Now, listen to how Sully picked up that cross. He writes, “My first officer, Jeff Skiles, and I did what airline pilots do: we followed our training, and our philosophy of life….We valued every life on that airplane and knew it was our responsibility to try to save each one, in spite of the sudden and complete failure of our aircraft. We never gave up. Having a plan enabled us to keep our hope alive.” That’s the kind of attitude that represents picking up our crosses! We follow our training and our philosophy of life. We know God calls us to bring some good out of what is happening to us, and always to care about the wellbeing of others.

Furthermore, we don’t give up. Sully compares his experience with what others are going through these days. He writes, “Perhaps in a similar fashion, people who are in their own personal crises—a pink slip, a foreclosure—can be reminded that no matter how dire the circumstance, or how little time you have to deal with it, further action is always possible. There’s always a way out of even the tightest spot. You can survive.” Survive he did—as did the other 154 people on the plane. But I am sure that his deeper meaning here is survival not only in the physical sense. Sully is abundantly aware that even some of the best pilots have been unable to save all their passengers, or even any of them, in a crisis.
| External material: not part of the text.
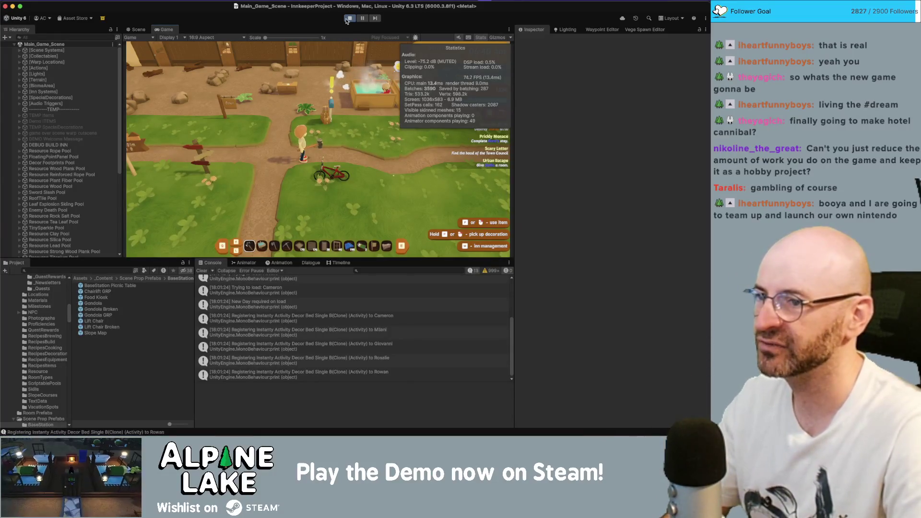
key(w)
key(d)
And that’s the way it is with crosses. We may or may not have hope of surviving them in the physical sense. But we still pick them up. We still carry them with confidence. I had a good friend in Newport News, an educator whose name was Ben. Ben and I ended up on the same committee in the Southern Diocese and used to travel together to meetings. One day he confided in me that he had just received a grim diagnosis from his doctor. He had come down with lung cancer and it was spreading rapidly. And then he answered the question which had sprung to my mind but which would have been unkind to ask: Was he a smoker? “Doug,” he volunteered, I’ve never smoked in my life.” It was the cruelest kind of cross: A wonderful family man, a strong Christian, a non-smoker—why should he have to die? But Ben knew how to take up that cross. He kept on keeping on with his wife and children, his school work and his church work; he kept right on with his bright spirit and his great sense of humor. My last visit with Ben was at the hospital where he died. As I approached the room I saw his family, whom I did not know, gathered outside. “Could I see Ben?” I asked, unsure whether they would let me in. “Let me ask him,” one replied. “Of course, let Doug come in,” was the immediate answer. With a smile on his face, Ben not only let me into his room but into his heart, to share his cross, his death and his victory.
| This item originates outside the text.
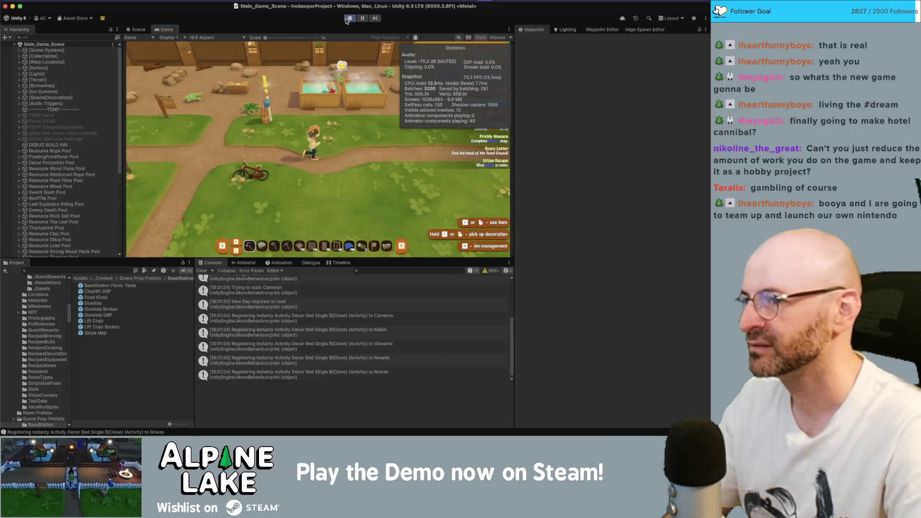
key(d)
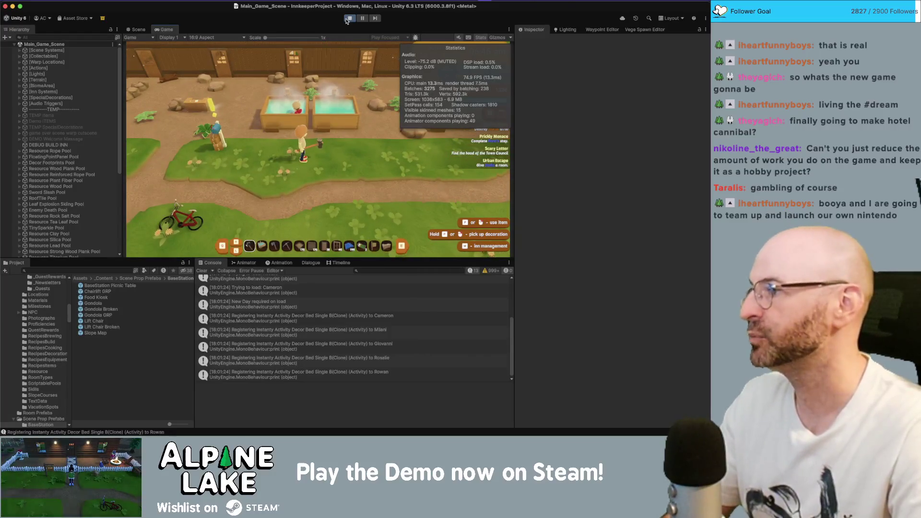
key(a)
Now, this final word today about crosses: God calls us and enables us not only to take up our own crosses and to share in the crosses of others. God calls us to do these things consciously and intentionally in the companionship of Christ. Remember Jesus’ challenge to his friends: “If any want to become my followers, let them deny themselves and take up their cross and follow me.” I want to be as clear as I can here: Following Jesus, being a companion of Christ, is far more than an exercise in memory about how much he suffered, how heavy that cross was, how excruciating the pain. Companionship with Christ is God’s supreme gift that we’re offered right here, right now, and through every minute of our lives. Picture him in your mind’s eye. If you lose your job or your home, see him at your side, sharing your discouragement. If you lose your loved one, feel him holding you close to himself, shedding his own tears with yours. The love God pours into us is not only a joyful love, it is a suffering love. It is a love by which God calls us into a whole new adventure of trust and intimacy which will revolutionize our life.

But let us be warned, you and I, as Jesus warned his friends: “Those who want to save their life will lose it, and those who lose their life for my sake, and for the sake of the gospel, will save it.”